» **ВЫБРАННЫЙ ТЕКСТ**:
'''

С этого времени около меня постоянно находилась Юля. Гитлеровцы не могли отогнать ее от меня ни руганью, ни побоями. Теперь лежу на топчане в какой-то комнате барака. Около меня сидит плачущая Юля. Вошли три человека в резиновых фартуках и марлевых повязках на лицах. Содрали с моих обожженных рук и ног повязки, которые наложили поляки, засыпали каким-то порошком и ушли.
Как впоследствии расскажет Юля, я металась от боли, билась головой, кричала, теряла сознание. Заступились за меня поляки, находившиеся в Радомском лагере за участие в Варшавском восстании. Они стали бить стела окон, ломать все. Стали требовать, чтобы перестали издеваться над русской летчицей.
Пришли опять эти трое «врачей» и смыли мне с ожогов все, что насыпали раньше. На второй день нас погрузили в товарный вагон и куда-то повезли. Видимо, фронт приближался, ведь шел уже сентябрь 1944 года. Нас — это меня, Юлю, израненного, еле живого солдата из штрафной роты и замполита батальона — совершенно здорового капитана. Он все мечтал убежать, но не было удобного случая и капитан с отеческой заботой ухаживал за умирающим солдатом. Половину вагона занимали мы, пленные. Все лежали в ряд на полу. На второй половине были встроены большие нары, на которых лежали, спали, ели, пили шнапс, играли в карты, пели, рассказывали анекдоты два немецких солдата и три украинских полицая. Немцы держали себя сдержанно, но вот полицаи напрочь были лишены, мягко говоря, милосердия к нам, их соотечественникам.
К счастью, рядом была Юля. Я металась в бреду. Все казалось, что падаю в горящем самолете, что огонь обручами стягивает голову, что нужно что-то сделать, чтобы вырваться из жестких тисков...
Когда сознание возвращалось, я видела сидевшую рядом со мной Юлю.
— Потерпи немножко, миленькая, привезут же нас куда-нибудь. Найдем мы лекарства, обязательно найдем, — плакала и причитала она.
Пять суток эсэсовцы везли нас по Германии. На остановках с грохотом открывалась дверь товарного вагона.
— Смотрите! — кричал эсэсовец, и много глаз — и злобствующих, и сочувствующих, и равнодушных — смотрели туда, где на полу лежали полумертвый-полуживой пленный солдат и я.

'''

» **ФРАГМЕНТ НАБОРА ДАННЫХ**:

'''

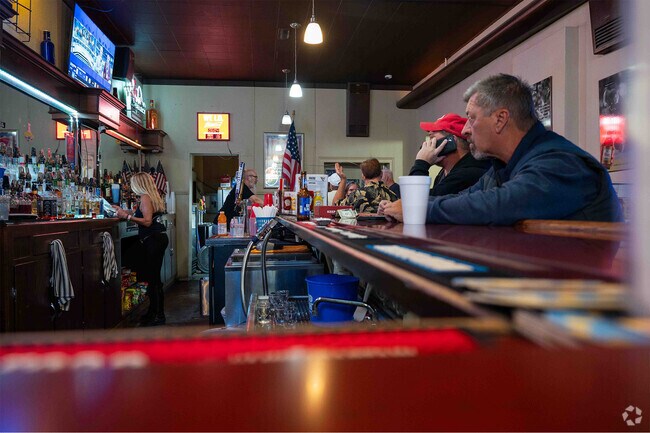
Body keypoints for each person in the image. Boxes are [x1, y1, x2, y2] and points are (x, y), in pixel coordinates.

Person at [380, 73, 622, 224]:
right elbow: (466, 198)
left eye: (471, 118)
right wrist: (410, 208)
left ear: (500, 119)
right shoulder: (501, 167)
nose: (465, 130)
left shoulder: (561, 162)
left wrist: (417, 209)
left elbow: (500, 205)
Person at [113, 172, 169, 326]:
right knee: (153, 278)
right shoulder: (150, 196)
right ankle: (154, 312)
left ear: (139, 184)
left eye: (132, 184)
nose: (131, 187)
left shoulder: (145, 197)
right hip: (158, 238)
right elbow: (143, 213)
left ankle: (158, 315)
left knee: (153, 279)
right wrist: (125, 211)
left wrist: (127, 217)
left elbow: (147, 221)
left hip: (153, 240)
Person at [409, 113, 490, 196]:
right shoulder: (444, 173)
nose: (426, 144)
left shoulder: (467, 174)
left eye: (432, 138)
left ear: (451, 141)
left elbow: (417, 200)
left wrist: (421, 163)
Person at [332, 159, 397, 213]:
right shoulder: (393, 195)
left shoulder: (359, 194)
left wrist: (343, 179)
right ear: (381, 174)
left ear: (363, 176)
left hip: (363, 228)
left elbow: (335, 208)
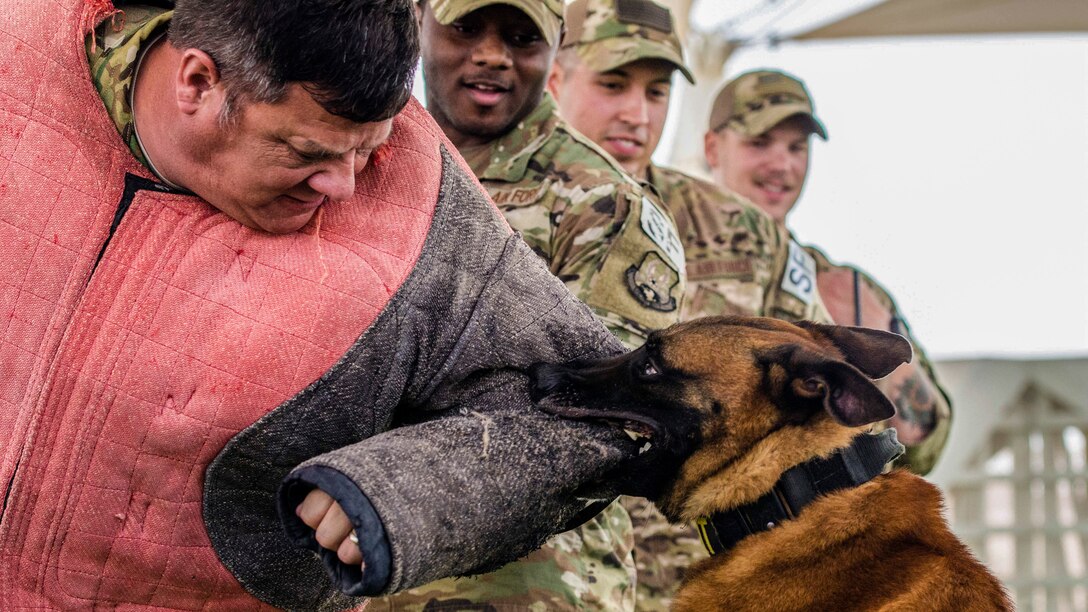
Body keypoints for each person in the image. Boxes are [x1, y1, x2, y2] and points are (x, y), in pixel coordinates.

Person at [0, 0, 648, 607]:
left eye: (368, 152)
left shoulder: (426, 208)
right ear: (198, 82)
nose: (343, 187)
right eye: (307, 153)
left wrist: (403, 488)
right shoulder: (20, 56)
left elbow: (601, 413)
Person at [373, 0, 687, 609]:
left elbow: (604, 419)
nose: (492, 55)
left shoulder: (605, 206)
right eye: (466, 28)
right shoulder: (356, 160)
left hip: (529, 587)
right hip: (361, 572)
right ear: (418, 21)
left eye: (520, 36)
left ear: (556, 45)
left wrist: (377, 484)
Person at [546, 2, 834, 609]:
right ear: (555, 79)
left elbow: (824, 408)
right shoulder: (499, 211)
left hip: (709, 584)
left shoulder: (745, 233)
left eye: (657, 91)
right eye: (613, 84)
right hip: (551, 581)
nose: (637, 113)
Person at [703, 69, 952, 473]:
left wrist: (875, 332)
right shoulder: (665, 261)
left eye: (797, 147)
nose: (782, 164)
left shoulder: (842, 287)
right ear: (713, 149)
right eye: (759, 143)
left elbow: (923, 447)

'''

» **ВАШИ ЗАДАНИЯ**:
A. Сколько суток, согласно отрывку о плене летчицы, эсэсовцы везли пленных по Германии?
B. Продолжи отрывок о плене летчицы с того места, на котором он обрывается.

» **СПИСОК ОТВЕТОВ**:
A. Пять суток.

B.
Мне очень хотелось пить. Но как утолить жажду, если вместо лица страшная маска со склеенными губами? И Юля через соломинку, вставленную в щель рта, поила меня.
Стояла жара. На ожогах появились нагноения. Я задыхалась. Хотелось, чтобы скорее кончились все эти муки... Пять суток ада. Наконец эшелон прибыл на место назначения. Колонна пленных, окруженная многочисленными конвоирами, прошла через ворота гитлеровского лагеря "ЗЦ". Меня несли на носилках, как носят покойников на кладбище, товарищи по беде. Ворота закрылись за нами. Носилки поставили на землю. И тут сбежалось много немцев посмотреть на русскую пленницу. А я лежала беспомощная, обгоревшая, с переломами — умирающая...
После мне расскажут о том, что лагерь весь был ошеломлен, как разорвавшаяся бомба — русская летчица. Немцы, окружившие меня, о чем-то громко спорили. Я поняла одно — карцер!
И вот опять несут носилки по узкому коридору из колючей проволоки, мне видны вышки, на них автоматчики. За проволокой с обеих сторон слышу какой-то гул, а затем в меня что-то полетело. Оказывается, это французы, итальянцы, англичане — пленные Кюстринского лагеря бросали мне куски хлеба, сахара... — в знак поддержки и солидарности. Юля, шедшая рядом с носилками, все подбирала и складывала в подол армейской юбки.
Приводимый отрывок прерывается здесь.